What to do: Every record is to be printed exactly as written, and any picture in it is skipped.

Given data:

=-=-=-=-=

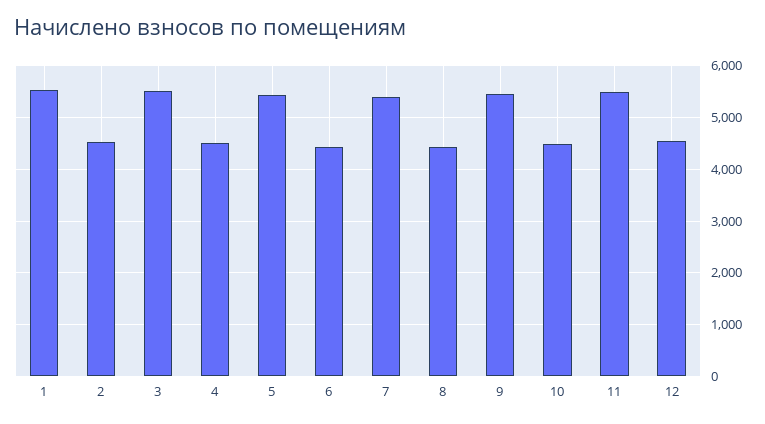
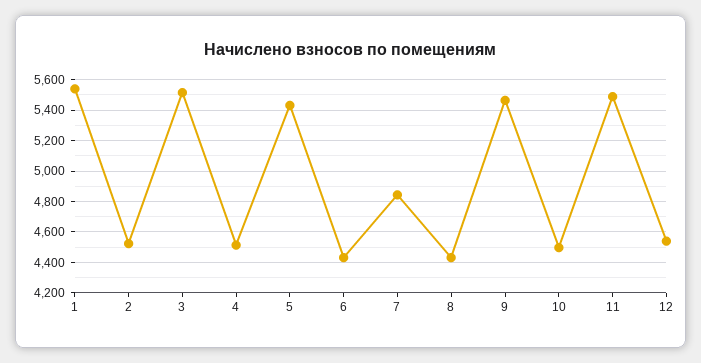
  {
    "1": 5550,
    "2": 4500,
    "3": 5500,
    "4": 4500,
    "5": 5450,
    "6": 4450,
-   "7": 5400,
+   "7": 4850,
    "8": 4450,
    "9": 5450,
    "10": 4500,
    "11": 5500,
    "12": 4550
  }

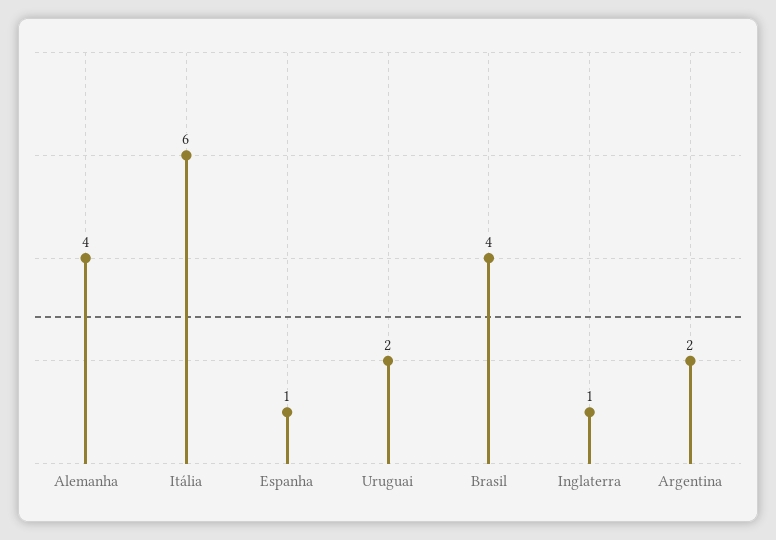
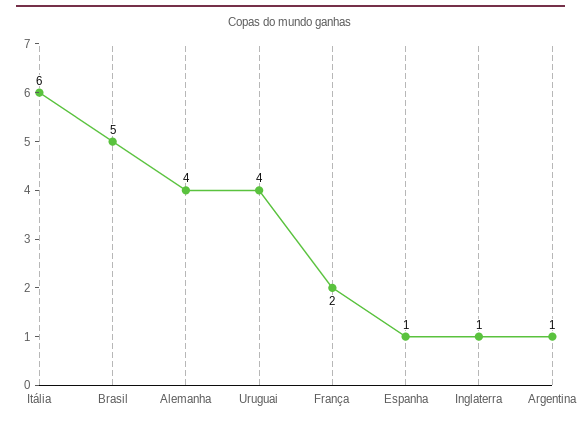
  {
    "Alemanha": 4,
    "Itália": 6,
    "Espanha": 1,
-   "Uruguai": 2,
+   "Uruguai": 4,
-   "Brasil": 4,
+   "Brasil": 5,
    "Inglaterra": 1,
-   "Argentina": 2
+   "Argentina": 1,
+   "França": 2
  }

=-=-=-=-=

Task response:
  {
    "1": 5550,
    "2": 4500,
    "3": 5500,
    "4": 4500,
    "5": 5450,
    "6": 4450,
-   "7": 5400,
+   "7": 4850,
    "8": 4450,
    "9": 5450,
    "10": 4500,
    "11": 5500,
    "12": 4550
  }

  {
    "Alemanha": 4,
    "Itália": 6,
    "Espanha": 1,
-   "Uruguai": 2,
+   "Uruguai": 4,
-   "Brasil": 4,
+   "Brasil": 5,
    "Inglaterra": 1,
-   "Argentina": 2
+   "Argentina": 1,
+   "França": 2
  }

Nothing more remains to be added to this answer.